# Planer board mast into pedestal seat mount?



## Labman1127 (Jul 27, 2012)

Does anyone know of a company at that makes a planer board mast that is designed to fit into a pedestal seat mount?
Or if anyone has a similar setup, I would be interested in hearing how you made it. I honking this would be a great option for a removable planer board mast. Thanks.


----------



## joebertin (Mar 26, 2010)

Yeah, I built one with a chain link fence post. I believe that they are 2 3/8 diameter. I took a four footer, chamfered the base, and but a little blue grease on it. Flag pole cleats to wrap the line, and a small pulley on each side of the top of the post. Works great.


----------



## saugmon (Jun 14, 2006)

My base is wedge style.I used an extra base,placed the pvc pipe in it and 1 bolt to secure it.

You'll needVC pipe,pvc cap,2 eyebolts,2 snaps,2 springs,U-bolt,and planerboard line. For my winding system,I use 2 level wind reels held on by 2 hose clamps. Right hand retrieve on port side and left hand retrieve on starboard.

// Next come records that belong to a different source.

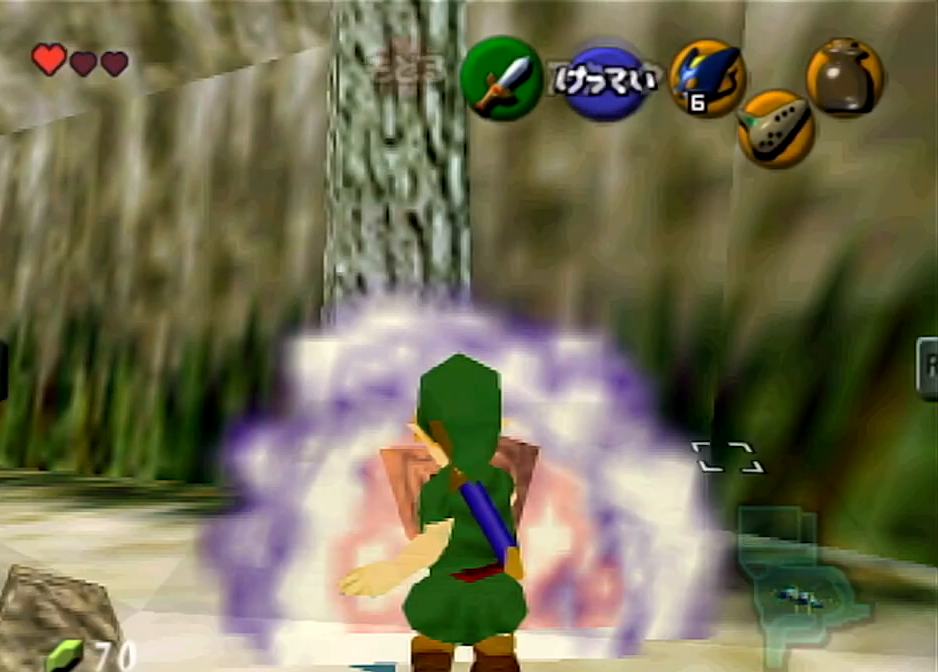
{"buttons": ["L1", "R1"], "left_stick": "center", "right_stick": "center", "events": []}
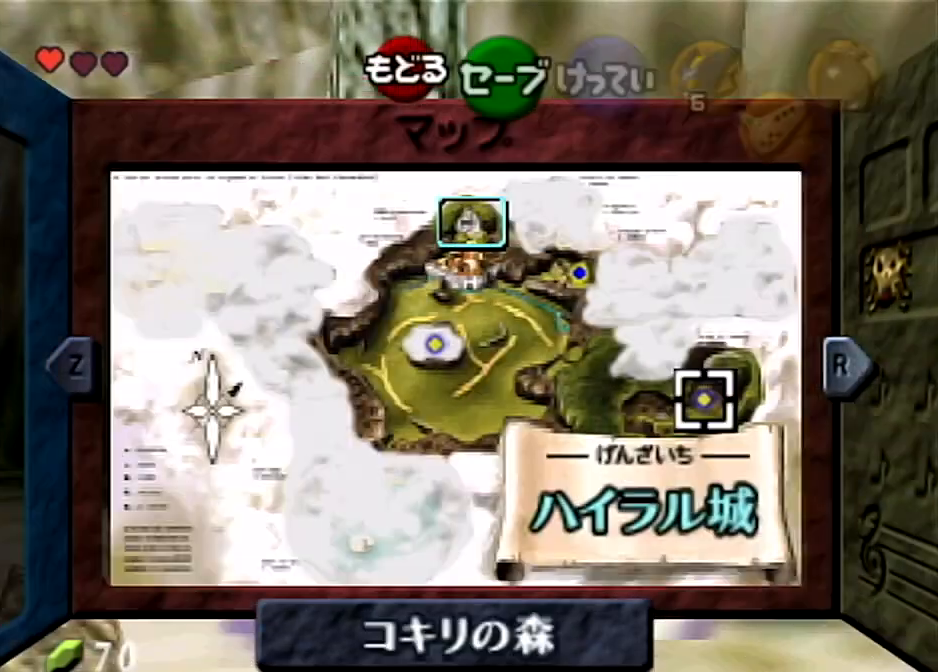
{"buttons": ["L1", "R1"], "left_stick": "center", "right_stick": "center", "events": []}
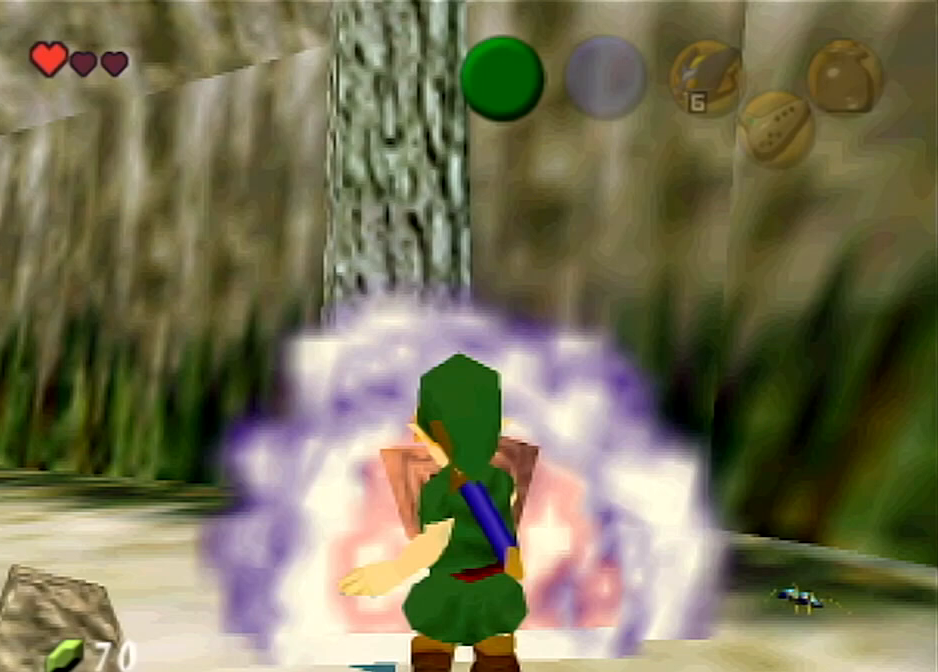
{"buttons": ["L1", "R1"], "left_stick": "center", "right_stick": "center", "events": []}
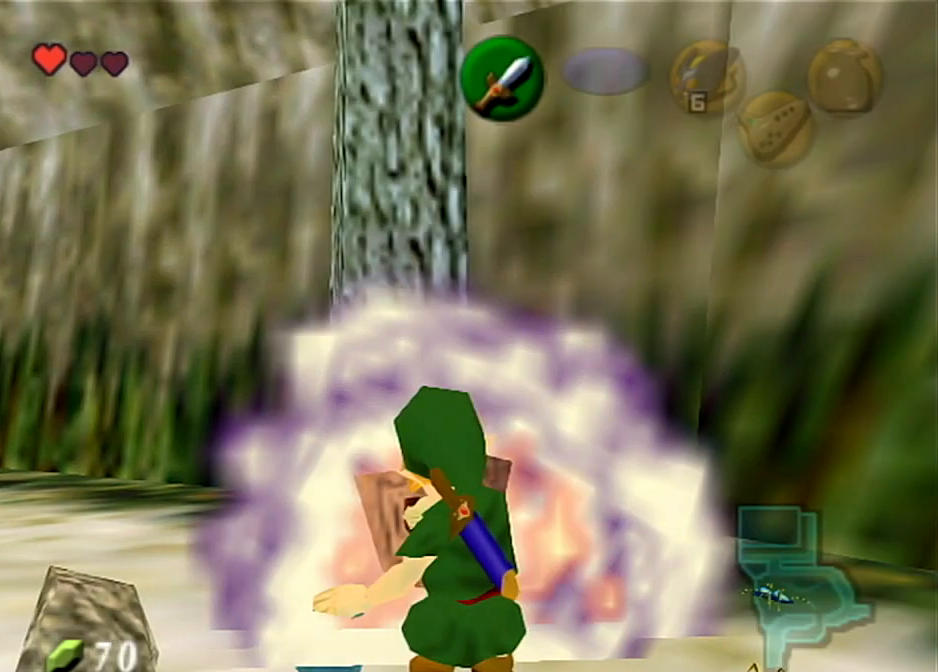
{"buttons": ["L1", "R1"], "left_stick": "center", "right_stick": "center", "events": []}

Make it a little longer.You can always shorten it down.Too tall and it'll be whippy.If you have to go high,you could probably put a pc of pipe inside the pvc. Mine's about 4'-5' tall and easy to setup and take off.


----------



## revpilot (Feb 10, 2009)

http://www.rivieratrolling.com/planner_board_masts.html


----------



## Labman1127 (Jul 27, 2012)

Thanks guys. Info is much appreciated!


----------